(PASSAGE FOR REVIEW)
Compose-smoke CI. compose-smoke is a CI job that boots the entire docker-compose stack on a clean ubuntu-latest runner and waits for every healthcheck to go green before exiting. Catches any compose configuration drift the moment it lands in a PR. Runs on every push to main.

Eval results

20-question gold set, scored with Ragas (Qwen2.5-7B as the judge model, BGE-M3 for similarity), four LightRAG retrieval modes:

Mode	Faithfulness	Answer Relevancy	Context Precision
naive	0.975	0.897	0.950
local	0.992	0.877	0.950
global	0.969	0.867	0.950
hybrid	1.000	0.861	1.000

Hybrid wins on faithfulness and context precision; naive edges it on answer relevancy because the question phrasing in the gold set leans towards single-document lookups, which naive handles directly without the graph traversal step. The tight clustering across modes (<0.04 spread on faithfulness, <0.04 on relevancy) confirms the graph is healthy — entities are deduplicated cleanly, retrieval surfaces the right chunks regardless of mode. A noisier graph would show one mode dramatically outperforming the others.

LightRAG’s kv_store_llm_response_cache.json makes rerunning the eval cheap. The first run takes ~30 minutes against a cold cache (each of 80 queries hits Qwen2.5-32B). Subsequent runs against the same questions complete the query stage in 5-9 seconds per mode; only the Ragas scoring pass against the 7B judge has to actually run. This makes the eval suitable for tightening prompt templates or reranker thresholds without paying the full ingest-and-extract tax each time.

v1 is shipped end-to-end: 10 phases merged to main, CI green, branch protection enforced, restore drill from B2 tested, bilingual (EN+HU) OCR smoke fixtures in place.

Operational learnings worth flagging

OLLAMA_FLASH_ATTENTION=false on the host is mandatory for BGE-M3 to stop returning NaN embeddings on long inputs. Ollama silently enables flash attention for BERT-class models in v0.13.5+; LightRAG’s merging stage embeds long entity descriptions that overflow F16 in the flash-attn path, producing NaN, producing HTTP 500. This took an embarrassing number of debug sessions to track down. Full writeup in the companion blog post.
Three independent timeout systems in LightRAG — TIMEOUT (httpx), LLM_TIMEOUT (worker asyncio.wait_for), EMBEDDING_TIMEOUT (embed worker). Setting one does not affect the others. LLM_TIMEOUT=0 does not mean “infinite” — it means “timeout immediately”. Documented in LEARNINGS.md.
WSL Ollama vs Windows Ollama port collision. Docker Desktop boots WSL2; if Ollama’s systemd service is enabled inside WSL it bridges port 11434 from WSL to the Windows host, and host.docker.internal from containers routes preferentially to WSL — which has the wrong model list. wsl -- sudo systemctl disable --now ollama and a wsl --shutdown is the permanent fix.
OLLAMA_HOST=0.0.0.0 in the Windows registry is a footgun for Docker Compose. Docker Compose interpolates env vars from the host into containers — LLM_BINDING_HOST=${OLLAMA_HOST} would give containers 0.0.0.0 instead of http://host.docker.internal:11434. Hardcode the container-side URL directly in docker-compose.yml. Never interpolate $OLLAMA_HOST.

The full LEARNINGS.md is in the repo and grows as new gotchas surface.

(YOUR ASSIGNMENT) Print everything in the LightRAG notes from "OLLAMA_FLASH_ATTENTION=false on the" down to "Documented in LEARNINGS.md.", word for word.

(DATA LISTING)
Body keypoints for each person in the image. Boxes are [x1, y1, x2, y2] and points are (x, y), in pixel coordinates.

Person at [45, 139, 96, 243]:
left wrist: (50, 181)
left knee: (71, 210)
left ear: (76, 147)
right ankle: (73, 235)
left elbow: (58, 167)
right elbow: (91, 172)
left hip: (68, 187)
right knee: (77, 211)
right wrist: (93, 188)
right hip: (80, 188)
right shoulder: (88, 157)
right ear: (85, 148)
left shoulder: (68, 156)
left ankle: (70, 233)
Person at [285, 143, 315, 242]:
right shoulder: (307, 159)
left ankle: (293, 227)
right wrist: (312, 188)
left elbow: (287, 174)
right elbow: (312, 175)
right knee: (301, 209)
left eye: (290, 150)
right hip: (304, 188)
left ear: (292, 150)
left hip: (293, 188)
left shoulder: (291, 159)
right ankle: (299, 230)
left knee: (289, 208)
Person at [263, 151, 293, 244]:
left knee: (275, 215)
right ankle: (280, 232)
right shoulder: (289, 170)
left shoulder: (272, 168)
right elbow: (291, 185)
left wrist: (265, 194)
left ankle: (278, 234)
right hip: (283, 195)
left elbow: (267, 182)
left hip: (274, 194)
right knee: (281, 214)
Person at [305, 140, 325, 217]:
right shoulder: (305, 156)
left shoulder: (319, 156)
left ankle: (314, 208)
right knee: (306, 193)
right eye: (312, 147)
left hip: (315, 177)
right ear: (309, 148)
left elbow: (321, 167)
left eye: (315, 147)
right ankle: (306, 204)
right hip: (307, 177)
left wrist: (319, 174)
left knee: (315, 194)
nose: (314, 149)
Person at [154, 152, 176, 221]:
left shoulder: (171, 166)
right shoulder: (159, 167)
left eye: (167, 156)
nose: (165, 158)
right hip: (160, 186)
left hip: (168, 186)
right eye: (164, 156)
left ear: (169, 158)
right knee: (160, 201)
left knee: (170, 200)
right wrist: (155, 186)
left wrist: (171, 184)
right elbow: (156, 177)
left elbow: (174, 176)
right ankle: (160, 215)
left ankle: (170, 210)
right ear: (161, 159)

(SOLUTION TO THIS TASK)
OLLAMA_FLASH_ATTENTION=false on the host is mandatory for BGE-M3 to stop returning NaN embeddings on long inputs. Ollama silently enables flash attention for BERT-class models in v0.13.5+; LightRAG’s merging stage embeds long entity descriptions that overflow F16 in the flash-attn path, producing NaN, producing HTTP 500. This took an embarrassing number of debug sessions to track down. Full writeup in the companion blog post.
Three independent timeout systems in LightRAG — TIMEOUT (httpx), LLM_TIMEOUT (worker asyncio.wait_for), EMBEDDING_TIMEOUT (embed worker). Setting one does not affect the others. LLM_TIMEOUT=0 does not mean “infinite” — it means “timeout immediately”. Documented in LEARNINGS.md.